Which reminds me. My current boss has run two marathons and one half-marathon. He has, I think, the natural body of a runner—high surface area to weight ratio (tall and lanky)—and apparently goes to the gym to practice his running on that most hilarious of apparatuses, the treadmill. I know this because last week, he was limping and I asked him why and his secretary piped up and informed me he’d fallen off the treadmill that morning at the gym.

From my observations, confirmed by my Friendtrainer, you have to be moving quickly to lose your balance on the treadmill. I guess it happens sometimes that a person puts one foot on the part that does not move and the other foot on the part that does move. It’s less falling off the treadmill than flying backwards off the treadmill and crashing into whatever is behind you. “I lost a lot of skin,” he told me. I can picture it and, being a veteran tripper and faller myself, the shameful dragging of oneself into a corner, waving away offers of assistance and hoping everyone will instantly forget that you wiped out in such a dramatic fashion right in front of them. As a result of my new commitment to the Gym, I and my sturdy Thomas Hardy milkmaid body are now prepared to buffer the backwards flight of any handsome treadmillers, should the need arise.

(The treadmill is hilarious because I read somewhere that it used to be for prisoners sentenced to “hard labor” back in the day. There are the galley-slave rowing machines, but for some reason it’s the treadmill that symbolizes all that is bizarre about the modern gym).

Despite everything, I like going to the gym. It is pleasurable to move my body and feel how lifting things up and down gets easier every time I do it. I’ve found that those childhood and adolescent years of jumping rope and learning dance routines for plays have given me good balance, flexibility and coordination. I get the giggles every time I go, from almost smacking my face into the floor trying to balance myself with my arms on the half-bouncy ball and my feet on the floor, or getting arrogant about how fast I can jump rope and then tripping forward or getting tangled in the laminated stretching instructions on the wall behind me. Today it was the last sit-up and choking back the “motherf@**%#r” that wanted to emerge from my throat, so as not to shock the 75 year-old gentleman near me, who was bending himself into a pretzel.

It’s not nude wrestling covered in oil, and there are no vibrant discussions of art and philosophy, but I’ll give it some time and keep smiling and saying hello to people, even though that’s the one thing absolutely guaranteed to make them stare. That and my psychedelic Hello Kitty canvas bag and bright orange coat, I think.


  1. You remind me of all the reasons - the real reasons - why we got a Wii Fit so that we could exercise in the privacy of our own living room.

    I recall Marge Simpson once started a women-only gym whose main selling point was a guarantee of "no mirrors". Struck me as a great idea, I couldn't think why it wasn't a more common business.
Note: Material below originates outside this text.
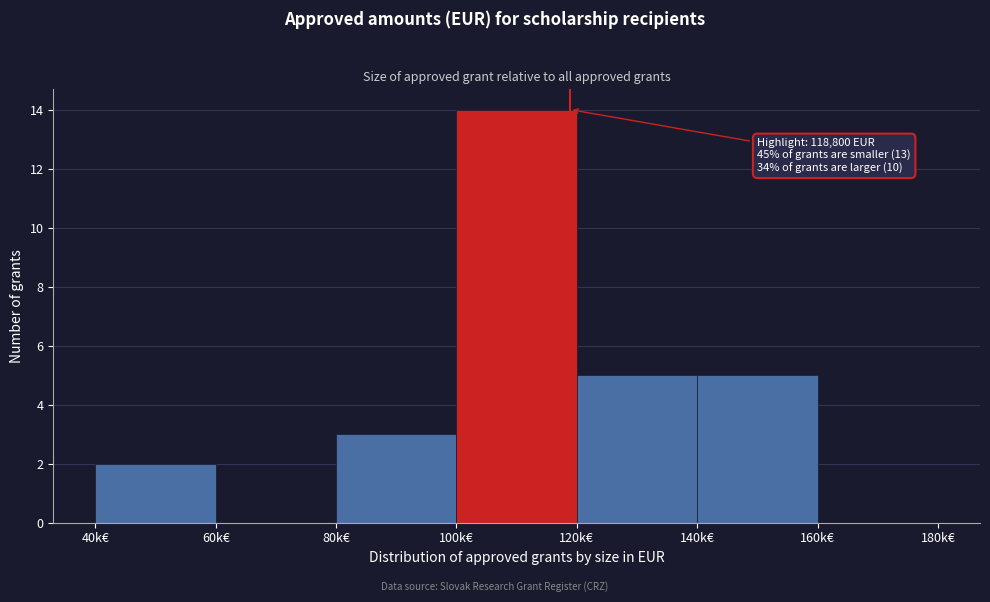

Reading left to right, what are all the values shown in this chart?

40k€=2	60k€=0	80k€=3	100k€=14	120k€=5	140k€=5	160k€=0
    So... is there anywhere one can go for vibrant discussions of art and philosophy, nowadays?

  2. Hmm. I haven't succumbed to the Gym yet. I still like my lonely trail in the early morning. Ducks and redwing blackbirds don't make me self-conscious. But the hammering of my old joints has made me think, in recent days, that I should go join the place that has a pool, and take up swimming. Oh, the humanity. Yikes.

    Vet: Starbucks.

  3. I've always been too self-conscious for the gym myself (well, that, and lazy). Good for you on overcoming such inhibitions.

  4. The epitome of gym life for me was when I competed in “The Twin Cities Indoor Triathlon”. Timed running on a tread mill, timed ride on a stationary bike and 40 laps in the pool. The winner was based on total elapsed time on the treadmill, bike and pool.